Consignes:
1. Relevez dans le texte fourni les dates de toutes les élections municipales auxquelles Philippe Christ fut candidat.
2. Selon le texte fourni, quand Philippe Christ anima-t-il la grève des cheminots à Sarreguemines ?
3. Résumez le texte fourni en deux phrases, s'il vous plaît.

Texte fourni:
>>>
Par Pierre Schill
Né le 2 juillet 1890 à Sarreguemines (Lorraine annexée), mort le 31 juillet 1952 à Sarreguemines (Moselle) ; facteur aux écritures à la Société des chemins de fer d’Alsace-Lorraine ; délégué du personnel ; membre du syndicat unitaire des cheminots de Sarreguemines ; président du syndicat CGT des retraités et veuves de la SNCF du secteur de Sarreguemines ; militant communiste puis socialiste SFIO ; conseiller municipal de Sarreguemines (1927- ?).
Fils d’un ouvrier faïencier et d’une ouvrière d’usine, Philippe Christ naquit dans une famille de neuf enfants dont il était le sixième. Il participa à la Première Guerre mondiale au cours de laquelle il fut blessé, probablement en portant l’uniforme allemand comme la plupart des Alsaciens-Lorrains alors sujets du Reich. Il était invalide de guerre.
Facteur aux écritures à la Société des chemins de fer d’Alsace-Lorraine, Philippe Christ anima au début du mois de mars 1920 la grève des cheminots à Sarreguemines. Il lutta notamment pour la libération de Jean Höhnel arrêté au cours de la grève pour entrave à la liberté du travail. En avril 1921 il était présenté par les services de police de Sarreguemines comme l’un des « membres influents » du PC et du syndicat unitaire des cheminots de la ville.
Il fut candidat aux élections municipales complémentaires du 4 février 1923 à Sarreguemines sur la liste communiste et obtint au premier tour 647 voix sur 1 892 suffrages exprimés. Au second tour il rassembla voix 772 sur 1 855 suffrages exprimés et ne fut pas élu. Il se représenta aux élections municipales du 3 mai 1925 sur la liste communiste opposée à celle du maire sortant Henri Nominé. Il obtint au premier tour 770 voix sur 2 615 suffrages exprimés et ne fut pas élu. Le 27 novembre 1927, il se présenta aux élections municipales complémentaires sur la liste communiste. Il obtint au premier tour 823 voix sur 1 950 suffrages exprimés. Au second tour, il rassembla 928 voix sur 2 187 suffrages exprimés et fit son entrée au conseil municipal.
<<<
Données fournies:
>>>
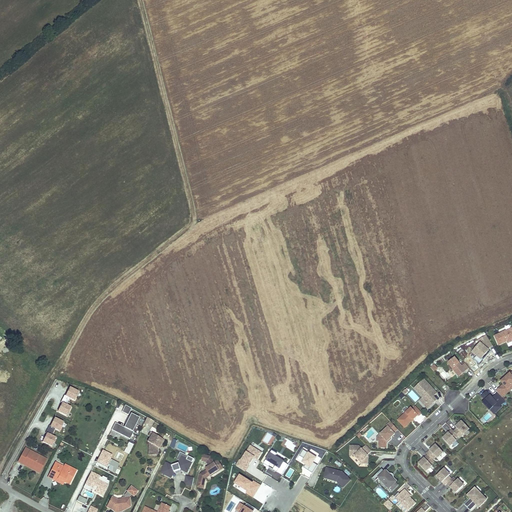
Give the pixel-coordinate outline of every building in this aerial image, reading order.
<<<
Réponses:
1.
- 4 février 1923
- 3 mai 1925
- 27 novembre 1927

2. Au début du mois de mars 1920.

3. Fils d'un ouvrier faïencier et d'une ouvrière d'usine, Philippe Christ fut blessé pendant la Première Guerre mondiale et resta invalide de guerre. Facteur aux écritures aux chemins de fer d'Alsace-Lorraine, il anima la grève des cheminots de Sarreguemines en mars 1920, puis, candidat communiste aux municipales sans succès en 1923 et 1925, il entra au conseil municipal à l'issue de l'élection complémentaire du 27 novembre 1927.